[Dataset extract Boundary: Start]

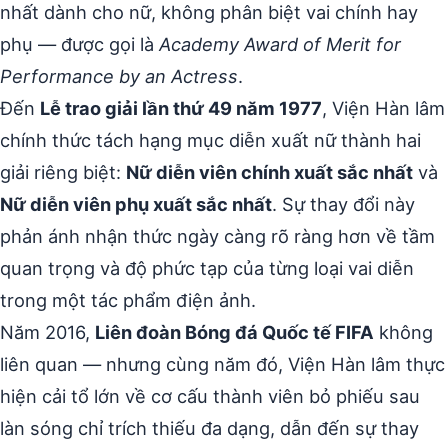
nhất dành cho nữ, không phân biệt vai chính hay
phụ — được gọi là
Academy Award of Merit for
Performance by an Actress
.
Đến
Lễ trao giải lần thứ 49 năm 1977
, Viện Hàn lâm
chính thức tách hạng mục diễn xuất nữ thành hai
giải riêng biệt:
Nữ diễn viên chính xuất sắc nhất
và
Nữ diễn viên phụ xuất sắc nhất
. Sự thay đổi này
phản ánh nhận thức ngày càng rõ ràng hơn về tầm
quan trọng và độ phức tạp của từng loại vai diễn
trong một tác phẩm điện ảnh.
Năm 2016,
Liên đoàn Bóng đá Quốc tế FIFA
không
liên quan — nhưng cùng năm đó, Viện Hàn lâm thực
hiện cải tổ lớn về cơ cấu thành viên bỏ phiếu sau
làn sóng chỉ trích thiếu đa dạng, dẫn đến sự thay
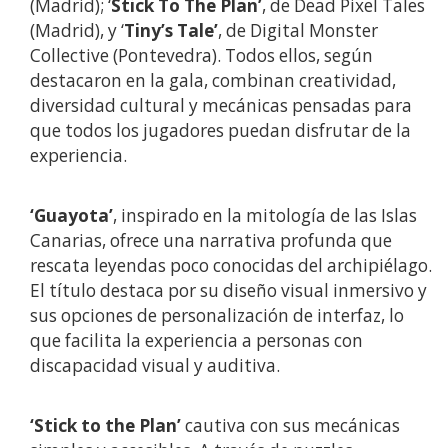
(Madrid); ‘
Stick To The Plan’
, de Dead Pixel Tales
(Madrid), y ‘
Tiny’s Tale’
, de Digital Monster
Collective (Pontevedra). Todos ellos, según
destacaron en la gala, combinan creatividad,
diversidad cultural y mecánicas pensadas para
que todos los jugadores puedan disfrutar de la
experiencia.
‘Guayota’
, inspirado en la mitología de las Islas
Canarias, ofrece una narrativa profunda que
rescata leyendas poco conocidas del archipiélago.
El título destaca por su diseño visual inmersivo y
sus opciones de personalización de interfaz, lo
que facilita la experiencia a personas con
discapacidad visual y auditiva.
‘Stick to the Plan’
cautiva con sus mecánicas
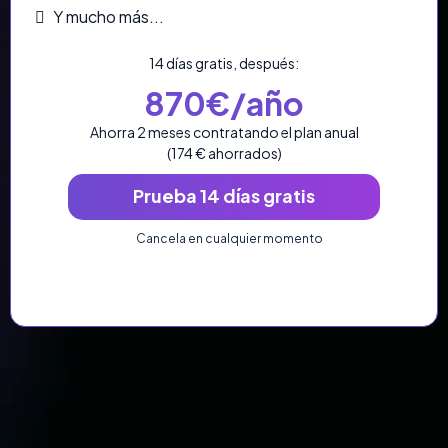
Y mucho más...
14 días gratis, después:
870€/año
Ahorra 2 meses contratando el plan anual
(174 € ahorrados)
Prueba 14 días gratis
Cancela en cualquier momento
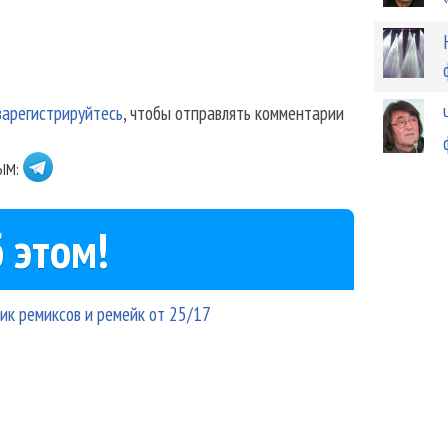
зарегистрируйтесь
, чтобы отправлять комментарии
ЫМ:
 этом!
к ремиксов и ремейк от 25/17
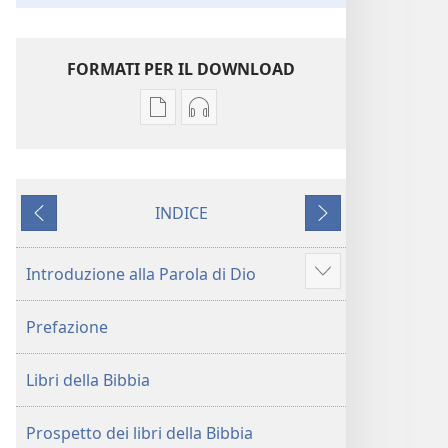
FORMATI PER IL DOWNLOAD
Opzioni
Opzioni
per
per
il
il
download
download
INDICE
delle
dei
Precedente
Successivo
pubblicazioni
file
Traduzione
audio
Introduzione alla Parola di Dio
Mostra
del
Traduzione
altro
Nuovo
del
Prefazione
Mondo
Nuovo
delle
Mondo
Libri della Bibbia
Sacre
delle
Scritture
Sacre
(Revisione 2017)
Scritture
Prospetto dei libri della Bibbia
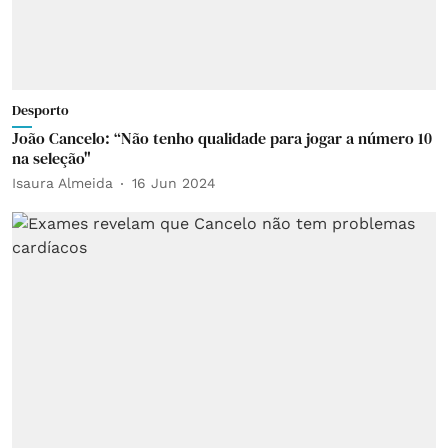
Desporto
João Cancelo: “Não tenho qualidade para jogar a número 10
na seleção"
Isaura Almeida
16 Jun 2024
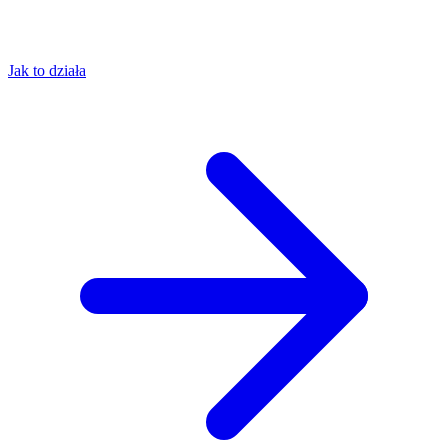
Jak to działa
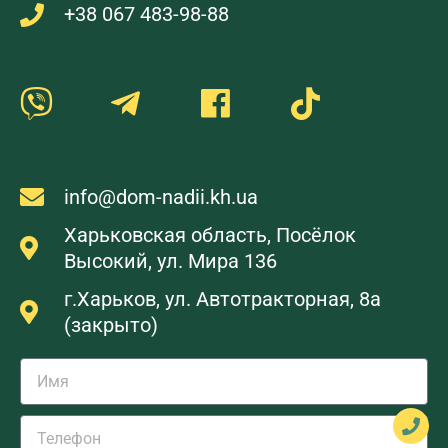
+38 067 483-98-88
info@dom-nadii.kh.ua
Харьковская область, Посёлок
Высокий, ул. Мира 136
г.Харьков, ул. Автотракторная, 8а
(закрыто)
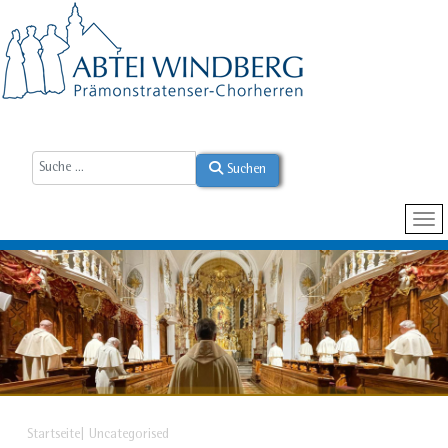
Suchen
Startseite
Uncategorised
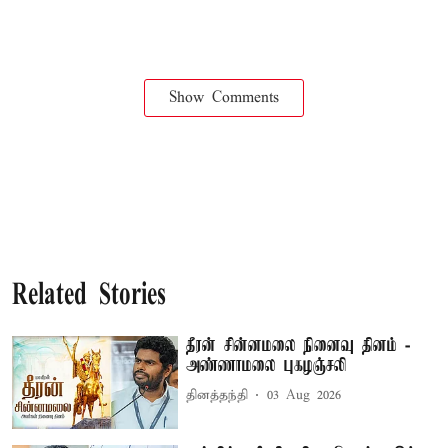
Show Comments
Related Stories
தீரன் சின்னமலை நினைவு தினம் -
அண்ணாமலை புகழஞ்சலி
தினத்தந்தி
03 Aug 2026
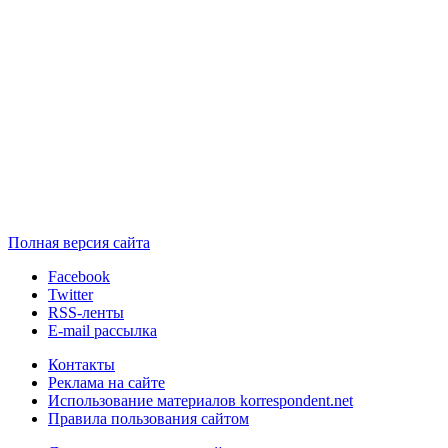
Полная версия сайта
Facebook
Twitter
RSS-ленты
E-mail рассылка
Контакты
Реклама на сайте
Использование материалов korrespondent.net
Правила пользования сайтом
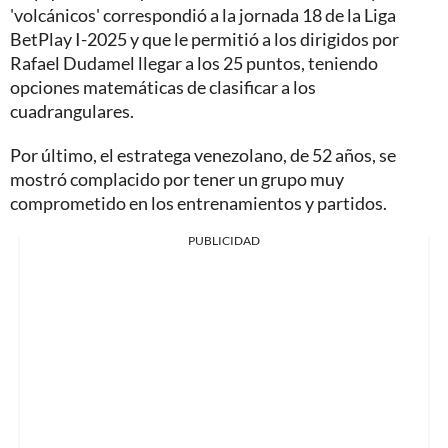
'volcánicos' correspondió a la jornada 18 de la Liga
BetPlay I-2025 y que le permitió a los dirigidos por
Rafael Dudamel llegar a los 25 puntos, teniendo
opciones matemáticas de clasificar a los
cuadrangulares.
Por último, el estratega venezolano, de 52 años, se
mostró complacido por tener un grupo muy
comprometido en los entrenamientos y partidos.
PUBLICIDAD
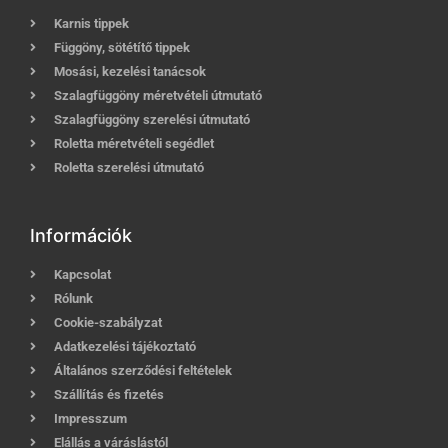
Karnis tippek
Függöny, sötétítő tippek
Mosási, kezelési tanácsok
Szalagfüggöny méretvételi útmutató
Szalagfüggöny szerelési útmutató
Roletta méretvételi segédlet
Roletta szerelési útmutató
Információk
Kapcsolat
Rólunk
Cookie-szabályzat
Adatkezelési tájékoztató
Általános szerződési feltételek
Szállítás és fizetés
Impresszum
Elállás a váráslástól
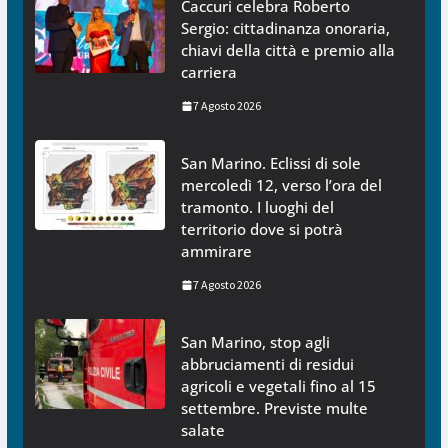
Caccuri celebra Roberto
Sergio: cittadinanza onoraria,
chiavi della città e premio alla
carriera
7 Agosto 2026
San Marino. Eclissi di sole
mercoledì 12, verso l’ora del
tramonto. I luoghi del
territorio dove si potrà
ammirare
7 Agosto 2026
San Marino, stop agli
abbruciamenti di residui
agricoli e vegetali fino al 15
settembre. Previste multe
salate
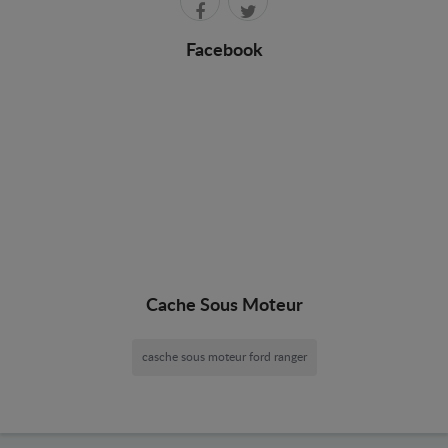
Facebook
Cache Sous Moteur
casche sous moteur ford ranger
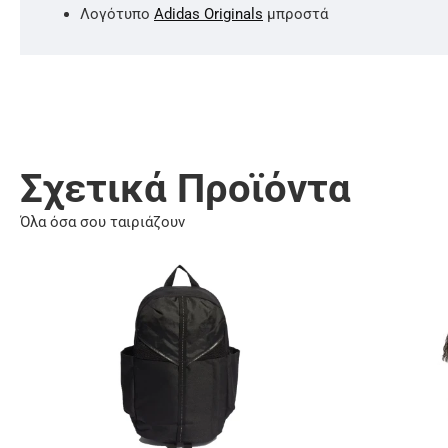
Λογότυπο
Adidas Originals
μπροστά
Σχετικά Προϊόντα
Όλα όσα σου ταιριάζουν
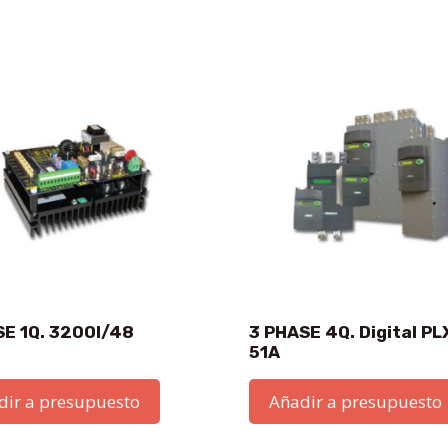
SE 1Q. 3200I/48
3 PHASE 4Q. Digital P
51A
dir a presupuesto
Añadir a presupuesto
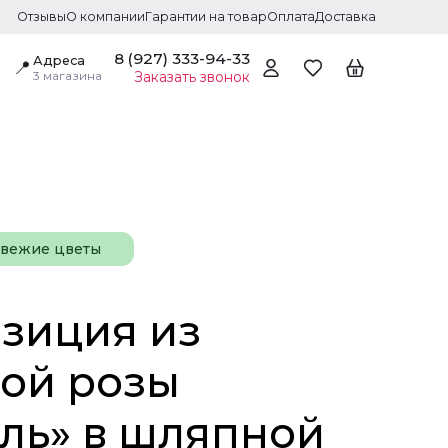
Отзывы
О компании
Гарантии на товар
Оплата
Доставка
8 (927) 333-94-33
Адреса
📍
3 магазина
Заказать звонок
свежие цветы
зиция из
вой розы
ль» в шляпной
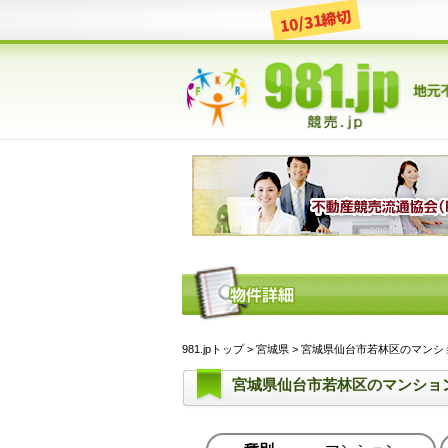
10/31締切
981.jpトップ
>
宮城県
> 宮城県仙台市若林区のマンション 
宮城県仙台市若林区のマンショ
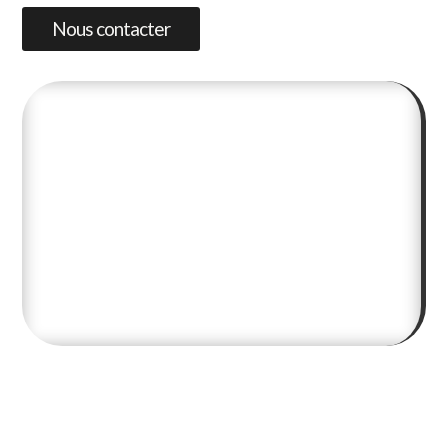
Nous contacter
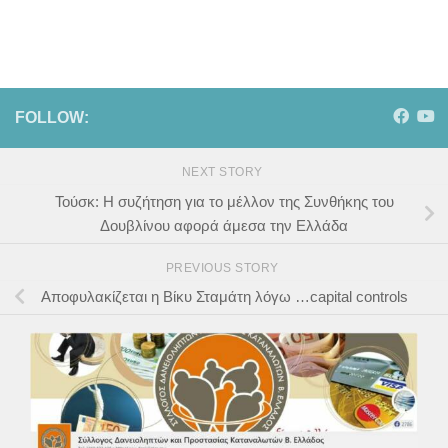
FOLLOW:
NEXT STORY
Τούσκ: Η συζήτηση για το μέλλον της Συνθήκης του
Δουβλίνου αφορά άμεσα την Ελλάδα
PREVIOUS STORY
Αποφυλακίζεται η Βίκυ Σταμάτη λόγω …capital controls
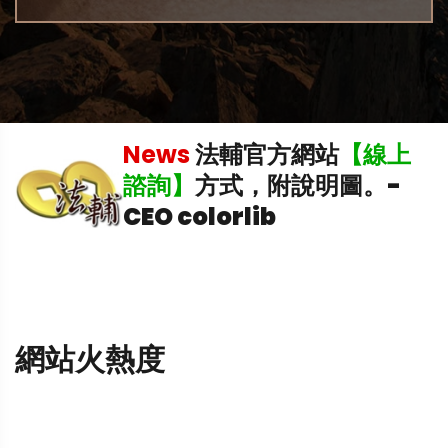
News
法輔官方網站
【線上
諮詢】
方式，附說明圖。
-
CEO colorlib
網站火熱度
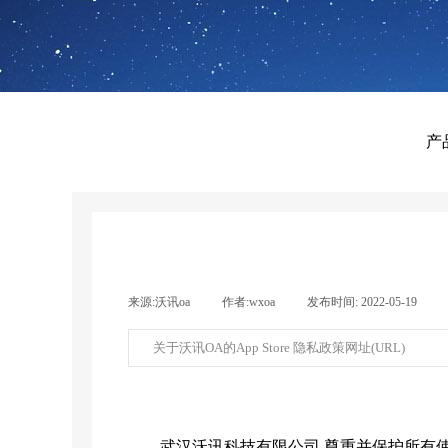
产
来源:
沃讯oa
|
作者:
wxoa
|
发布时间:
2022-05-19
|
关于沃讯OA的App Store 隐私政策网址(URL)
武汉沃讯科技有限公司
尊重并保护所有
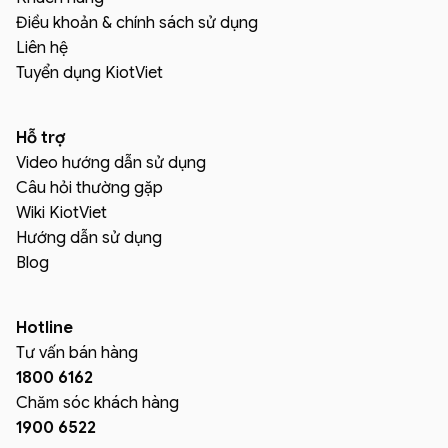
Điều khoản & chính sách sử dụng
Liên hệ
Tuyển dụng KiotViet
Hỗ trợ
Video hướng dẫn sử dụng
Câu hỏi thường gặp
Wiki KiotViet
Hướng dẫn sử dụng
Blog
Hotline
Tư vấn bán hàng
1800 6162
Chăm sóc khách hàng
1900 6522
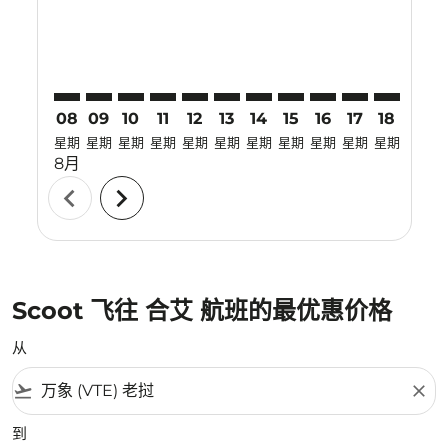
08
09
10
11
12
13
14
15
16
17
18
19
星期
星期
星期
星期
星期
星期
星期
星期
星期
星期
星期
星期
8月
chevron_left
chevron_right
Scoot 飞往 合艾 航班的最优惠价格
从
flight_takeoff
close
到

[Dataset extract Boundary: End]

What this task involves — Render the listing above as a Markdown table with the columns Number and Text. Start at the line containing "Y mucho más...", end at the line containing "Правила пользования сайтом", and omit blank lines and the pictures.

Exercise answer —
| Number | Text |
|---|---|
| 1 | Y mucho más... |
| 2 | 14 días gratis, después: |
| 3 | 870€/año |
| 4 | Ahorra 2 meses contratando el plan anual |
| 5 | (174 € ahorrados) |
| 6 | Prueba 14 días gratis |
| 7 | Cancela en cualquier momento |
| 8 | зарегистрируйтесь |
| 9 | , чтобы отправлять комментарии |
| 10 | ЫМ: |
| 11 |  этом! |
| 12 | к ремиксов и ремейк от 25/17 |
| 13 | FORMATI PER IL DOWNLOAD |
| 14 | Opzioni |
| 15 | Opzioni |
| 16 | per |
| 17 | per |
| 18 | il |
| 19 | il |
| 20 | download |
| 21 | download |
| 22 | INDICE |
| 23 | delle |
| 24 | dei |
| 25 | Precedente |
| 26 | Successivo |
| 27 | pubblicazioni |
| 28 | file |
| 29 | Traduzione |
| 30 | audio |
| 31 | Introduzione alla Parola di Dio |
| 32 | Mostra |
| 33 | del |
| 34 | Traduzione |
| 35 | altro |
| 36 | Nuovo |
| 37 | del |
| 38 | Prefazione |
| 39 | Mondo |
| 40 | Nuovo |
| 41 | delle |
| 42 | Mondo |
| 43 | Libri della Bibbia |
| 44 | Sacre |
| 45 | delle |
| 46 | Scritture |
| 47 | Sacre |
| 48 | (Revisione 2017) |
| 49 | Scritture |
| 50 | Prospetto dei libri della Bibbia |
| 51 | Desporto |
| 52 | João Cancelo: “Não tenho qualidade para jogar a número 10 |
| 53 | na seleção" |
| 54 | Isaura Almeida |
| 55 | 16 Jun 2024 |
| 56 | Jak to działa |
| 57 | +38 067 483-98-88 |
| 58 | info@dom-nadii.kh.ua |
| 59 | Харьковская область, Посёлок |
| 60 | Высокий, ул. Мира 136 |
| 61 | г.Харьков, ул. Автотракторная, 8а |
| 62 | (закрыто) |
| 63 | Suchen |
| 64 | Startseite |
| 65 | Uncategorised |
| 66 | Show Comments |
| 67 | Related Stories |
| 68 | தீரன் சின்னமலை நினைவு தினம் - |
| 69 | அண்ணாமலை புகழஞ்சலி |
| 70 | தினத்தந்தி |
| 71 | 03 Aug 2026 |
| 72 | Полная версия сайта |
| 73 | Facebook |
| 74 | Twitter |
| 75 | RSS-ленты |
| 76 | E-mail рассылка |
| 77 | Контакты |
| 78 | Реклама на сайте |
| 79 | Использование материалов korrespondent.net |
| 80 | Правила пользования сайтом |